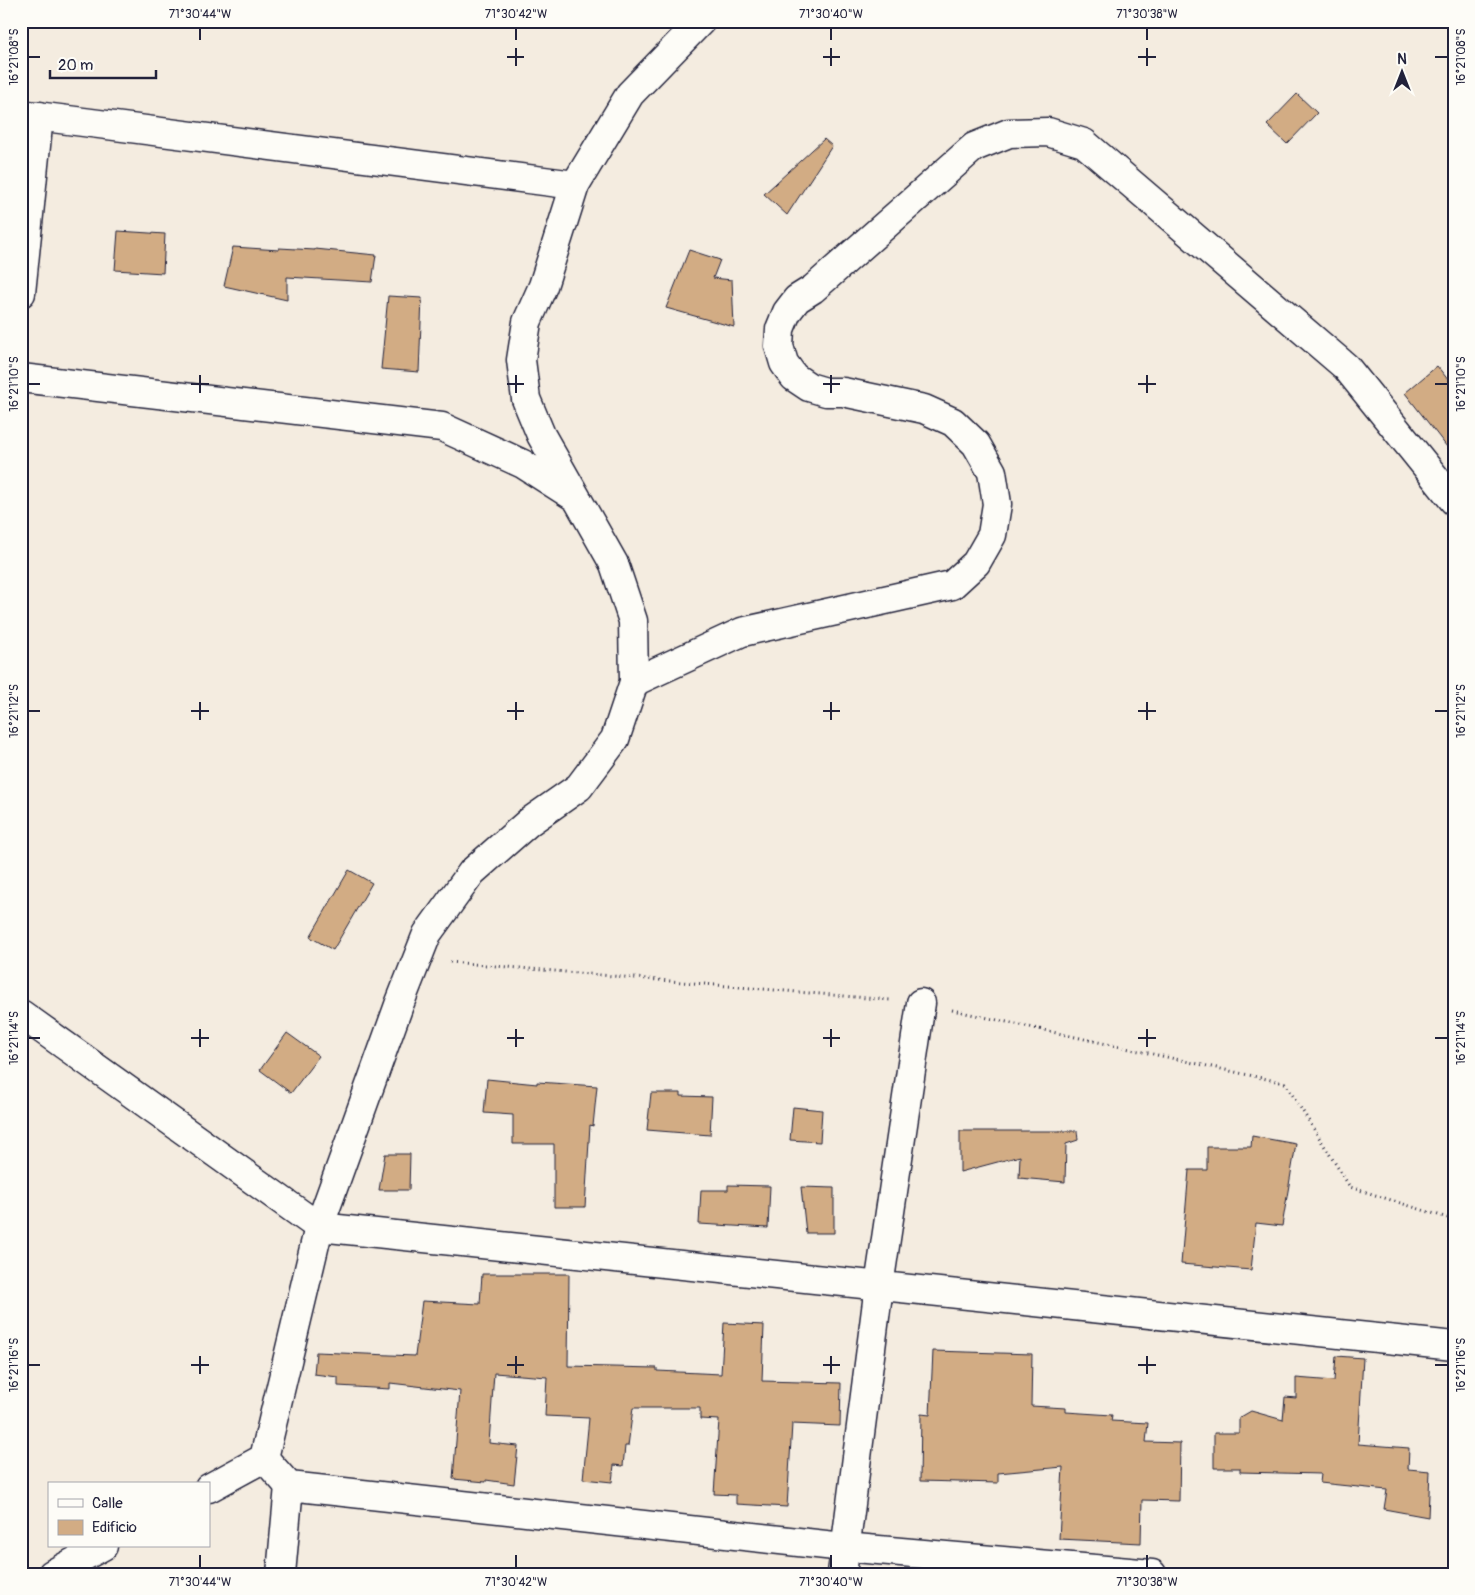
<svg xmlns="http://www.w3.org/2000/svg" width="1475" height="1595" font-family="Pangolin,sans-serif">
<rect width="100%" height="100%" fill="#f4ece0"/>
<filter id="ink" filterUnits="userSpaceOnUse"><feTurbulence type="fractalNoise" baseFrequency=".02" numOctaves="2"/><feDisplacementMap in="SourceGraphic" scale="10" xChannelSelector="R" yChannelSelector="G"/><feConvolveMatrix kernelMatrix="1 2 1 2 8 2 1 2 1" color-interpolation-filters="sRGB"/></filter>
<g filter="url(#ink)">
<!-- building -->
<g fill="#d2ac84" stroke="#22223b">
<polygon points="1297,94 1317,113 1287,144 1267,125"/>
<polygon points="824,139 832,146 787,215 764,194"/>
<polygon points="118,231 165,234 163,273 115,270"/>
<polygon points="233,247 279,250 279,248 315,250 315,249 376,255 372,282 287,277 287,300 224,286"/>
<polygon points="689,250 720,260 713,278 732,280 734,327 666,308"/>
<polygon points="388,296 422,298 419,372 381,369"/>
<polygon points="1437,366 1454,387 1454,456 1405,393"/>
<polygon points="349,870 372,883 333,950 310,937"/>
<polygon points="287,1033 319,1056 291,1093 260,1070"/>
<polygon points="487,1079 537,1084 537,1082 597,1086 593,1126 590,1125 585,1207 554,1207 554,1144 513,1144 513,1115 484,1113"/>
<polygon points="651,1093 681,1093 681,1096 712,1097 710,1135 647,1130"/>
<polygon points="793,1107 822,1110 820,1142 790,1140"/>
<polygon points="960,1131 1077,1131 1078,1140 1066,1144 1065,1182 1019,1178 1020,1156 960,1172"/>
<polygon points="1252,1136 1296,1144 1282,1226 1256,1223 1251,1270 1181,1264 1189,1170 1207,1170 1207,1147 1251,1147"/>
<polygon points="385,1154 410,1154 409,1190 379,1190"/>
<polygon points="728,1185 770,1186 768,1228 699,1224 701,1190 728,1190"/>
<polygon points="801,1187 834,1188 834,1233 806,1233"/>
<polygon points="482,1274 569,1274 568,1366 657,1368 657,1371 721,1374 724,1323 764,1325 762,1381 841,1383 840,1426 792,1424 787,1507 736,1504 736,1495 714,1494 719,1420 700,1419 700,1408 633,1408 628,1446 625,1446 623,1466 614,1465 612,1482 583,1479 589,1418 545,1416 547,1377 494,1373 489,1443 518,1446 514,1484 486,1480 486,1482 453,1479 460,1391 390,1383 390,1389 338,1386 338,1377 314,1374 316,1352 415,1356 422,1301 480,1304"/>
<polygon points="933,1351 1032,1354 1031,1406 1066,1408 1066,1412 1112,1415 1111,1421 1148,1423 1146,1442 1180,1443 1179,1501 1142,1500 1141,1543 1059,1539 1063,1467 998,1473 998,1483 920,1481 921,1414 930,1415"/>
<polygon points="1336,1356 1363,1358 1358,1444 1409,1448 1408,1469 1430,1471 1428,1517 1384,1509 1387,1490 1320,1483 1321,1474 1240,1472 1240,1468 1214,1468 1214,1433 1239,1433 1239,1418 1251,1411 1283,1420 1285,1397 1296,1398 1296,1378 1334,1381"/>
</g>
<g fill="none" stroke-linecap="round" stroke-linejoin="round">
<defs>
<g id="minor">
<polyline points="21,114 575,185"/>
<polyline points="21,293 39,116"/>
<polyline points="21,378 442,427 523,464 573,496"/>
<polyline points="634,682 742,632 952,585 976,563 992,535 997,504 992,472 976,444 953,422 924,409 843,392 826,392 809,387 794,377 784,363 779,346 780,329 787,312 797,299 813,289 974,147 1009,133 1048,132 1084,143 1346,367 1454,501"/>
<polyline points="21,1014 319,1227 1454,1346"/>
<polyline points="264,1458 289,1486 844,1547 1152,1574"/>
<polyline points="209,1488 264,1458 319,1227 399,1005 427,934 472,872 529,822 579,787 615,739 634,682 633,621 614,564 541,435 526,399 521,360 527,322 543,286 575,185 630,94 701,21"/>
<polyline points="52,1574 103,1546"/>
<polyline points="281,1574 289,1486"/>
<polyline points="842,1574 879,1286 921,1003"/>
</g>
</defs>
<!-- minor casing -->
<use href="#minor" stroke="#22223b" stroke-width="31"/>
<!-- path -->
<g stroke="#22223b" stroke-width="3" stroke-dasharray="1 4" stroke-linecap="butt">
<polyline points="450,962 890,1000"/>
<polyline points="952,1010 1285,1083 1350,1187 1454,1220"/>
</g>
<!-- minor -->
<use href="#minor" stroke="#fdfcf7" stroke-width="28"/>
</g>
</g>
<!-- ticks -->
<path fill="none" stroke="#22223b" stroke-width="2" d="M200,28V40M516,28V40M831,28V40M1147,28V40M516,48V66M831,48V66M1147,48V66M28,57H40M507,57H524M823,57H840M1138,57H1156M1435,57H1448M200,375V393M516,375V393M831,375V393M1147,375V393M28,384H40M191,384H209M507,384H524M823,384H840M1138,384H1156M1435,384H1448M200,702V720M516,702V720M831,702V720M1147,702V720M28,711H40M191,711H209M507,711H524M823,711H840M1138,711H1156M1435,711H1448M200,1029V1047M516,1029V1047M831,1029V1047M1147,1029V1047M28,1038H40M191,1038H209M507,1038H524M823,1038H840M1138,1038H1156M1435,1038H1448M200,1356V1374M516,1356V1374M831,1356V1374M1147,1356V1374M28,1365H40M191,1365H209M507,1365H524M823,1365H840M1138,1365H1156M1435,1365H1448M200,1555V1568M516,1555V1568M831,1555V1568M1147,1555V1568"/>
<!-- margin -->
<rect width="1475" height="1595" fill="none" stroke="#fdfcf7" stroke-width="55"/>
<!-- legend -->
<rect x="48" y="1482" width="162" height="65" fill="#fdfcf7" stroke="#a5a5ac"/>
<rect x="58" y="1499" width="25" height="8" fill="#fdfcf7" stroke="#a5a5ac"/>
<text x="92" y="1508" font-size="15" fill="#22223b">Calle</text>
<rect x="58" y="1520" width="25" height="15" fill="#d2ac84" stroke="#a5a5ac"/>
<text x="92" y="1532" font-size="15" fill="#22223b">Edificio</text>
<!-- north arrow -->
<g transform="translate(1402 72)" stroke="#fdfcf7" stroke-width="4" paint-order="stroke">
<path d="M0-4L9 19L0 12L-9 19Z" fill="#22223b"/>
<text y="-8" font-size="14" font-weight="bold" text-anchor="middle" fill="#22223b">N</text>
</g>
<!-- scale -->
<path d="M50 70v8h106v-8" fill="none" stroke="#22223b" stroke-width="2.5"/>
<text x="58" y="70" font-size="15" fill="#22223b" stroke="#fdfcf7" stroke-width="4" paint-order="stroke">20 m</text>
<rect x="28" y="28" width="1420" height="1540" fill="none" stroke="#22223b" stroke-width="2"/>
<g font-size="12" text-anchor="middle" fill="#22223b">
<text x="200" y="18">71°30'44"W</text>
<text x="516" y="18">71°30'42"W</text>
<text x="831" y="18">71°30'40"W</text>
<text x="1147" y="18">71°30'38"W</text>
<text transform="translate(14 57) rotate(-90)" y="4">16°21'08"S</text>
<text transform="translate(1461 57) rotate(-90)" y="4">16°21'08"S</text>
<text transform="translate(14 384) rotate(-90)" y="4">16°21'10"S</text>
<text transform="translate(1461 384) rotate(-90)" y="4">16°21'10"S</text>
<text transform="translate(14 711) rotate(-90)" y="4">16°21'12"S</text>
<text transform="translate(1461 711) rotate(-90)" y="4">16°21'12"S</text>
<text transform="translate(14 1038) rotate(-90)" y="4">16°21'14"S</text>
<text transform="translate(1461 1038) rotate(-90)" y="4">16°21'14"S</text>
<text transform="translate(14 1365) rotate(-90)" y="4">16°21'16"S</text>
<text transform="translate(1461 1365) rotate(-90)" y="4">16°21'16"S</text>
<text x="200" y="1586">71°30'44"W</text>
<text x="516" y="1586">71°30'42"W</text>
<text x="831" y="1586">71°30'40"W</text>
<text x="1147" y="1586">71°30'38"W</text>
</g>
</svg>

══════════

### Work item:
Taking the material above, extract exactly and only the lines from the line with "<!-- margin -->" to the line with "<!-- north arrow -->", inclusive of both.

### Answer space:
<!-- margin -->
<rect width="1475" height="1595" fill="none" stroke="#fdfcf7" stroke-width="55"/>
<!-- legend -->
<rect x="48" y="1482" width="162" height="65" fill="#fdfcf7" stroke="#a5a5ac"/>
<rect x="58" y="1499" width="25" height="8" fill="#fdfcf7" stroke="#a5a5ac"/>
<text x="92" y="1508" font-size="15" fill="#22223b">Calle</text>
<rect x="58" y="1520" width="25" height="15" fill="#d2ac84" stroke="#a5a5ac"/>
<text x="92" y="1532" font-size="15" fill="#22223b">Edificio</text>
<!-- north arrow -->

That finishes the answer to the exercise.